++++ Material for this task

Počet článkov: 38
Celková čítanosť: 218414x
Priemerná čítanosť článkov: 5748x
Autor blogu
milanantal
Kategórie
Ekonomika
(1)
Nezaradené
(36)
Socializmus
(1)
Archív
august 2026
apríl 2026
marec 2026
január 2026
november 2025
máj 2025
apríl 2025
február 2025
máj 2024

++++++++

* _What you will do_
Using the listing, collect all lines in which the string "čítanosť" is found.

* _Exercise output_
Celková čítanosť: 218414x
Priemerná čítanosť článkov: 5748x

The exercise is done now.